The script works by reading in a logfile on STDIN and matching each line against $regex to extract individual fields. The script then computes summary statistics, counting the number of requests per unique IP address and per unique Web server user agent. Because combined-format logfiles are large, you can output a . to stderr every 1,000 lines to reflect the parsing progress. If the output of the script is redirected to a file, the end report will appear in the file, but the .‘s will only appear on the user’s screen.

{mospagebreak title=Parsing Command-Line Arguments}

When you are running a PHP script on the command line, you obviously can’t pass arguments via $_GET and $_POST variables (the CLI has no concept of these Web protocols). Instead, you pass in arguments on the command line. Command-line arguments can be read in raw from the $argv autoglobal.

The following script:

#!/usr/bin/env php
<?php
 print_r($argv);
?>

when run as this:

> ./dump_argv.php foo bar barbara

gives the following output:

Array
(
  [0] => dump_argv.php
  [1] => foo
  [2] => bar
  [3] => barbara
)

Notice that $argv[0] is the name of the running script.
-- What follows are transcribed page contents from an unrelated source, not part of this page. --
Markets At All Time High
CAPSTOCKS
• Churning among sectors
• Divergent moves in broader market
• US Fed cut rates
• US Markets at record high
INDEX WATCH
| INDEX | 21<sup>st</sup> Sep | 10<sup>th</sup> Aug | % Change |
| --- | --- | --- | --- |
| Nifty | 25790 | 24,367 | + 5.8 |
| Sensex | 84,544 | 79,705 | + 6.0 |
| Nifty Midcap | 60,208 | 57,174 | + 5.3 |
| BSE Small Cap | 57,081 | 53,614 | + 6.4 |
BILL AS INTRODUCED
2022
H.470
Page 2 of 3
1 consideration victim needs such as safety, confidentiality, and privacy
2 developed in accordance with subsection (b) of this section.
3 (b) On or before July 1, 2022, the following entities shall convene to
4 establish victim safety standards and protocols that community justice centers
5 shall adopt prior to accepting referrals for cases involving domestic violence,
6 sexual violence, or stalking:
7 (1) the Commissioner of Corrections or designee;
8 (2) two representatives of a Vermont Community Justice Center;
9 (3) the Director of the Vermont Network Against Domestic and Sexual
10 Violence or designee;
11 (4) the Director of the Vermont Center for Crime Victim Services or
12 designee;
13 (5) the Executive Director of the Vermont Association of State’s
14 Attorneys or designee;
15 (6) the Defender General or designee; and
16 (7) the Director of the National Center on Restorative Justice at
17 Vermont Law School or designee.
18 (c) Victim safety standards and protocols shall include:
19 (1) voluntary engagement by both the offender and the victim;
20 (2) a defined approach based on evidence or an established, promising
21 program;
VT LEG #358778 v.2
Taking configuration directly from $argv can be frustrating because it requires you to put your options in a specific order. A more robust option than parsing options by hand is to use PEAR’s Console_Getopt package. Console_Getopt provides an easy interface to use to break up command-line options into an easy-to-manage array. In addition to simple parsing, Console_Getopt handles both long and short options and provides basic validation to ensure that the options passed are in the correct format.

Console_Getopt works by being given format strings for the arguments you expect. Two forms of options can be passed: short options and long options.

Short options are single-letter options with optional data. The format specifier for the short options is a string of allowed tokens. Option letters can be followed with a single : to indicate that the option requires a parameter or with a double :: to indicate that the parameter is optional.

Long options are an array of full-word options (for example, –help).The option strings can be followed by a single = to indicate that the option takes a parameter or by a double == if the parameter is optional.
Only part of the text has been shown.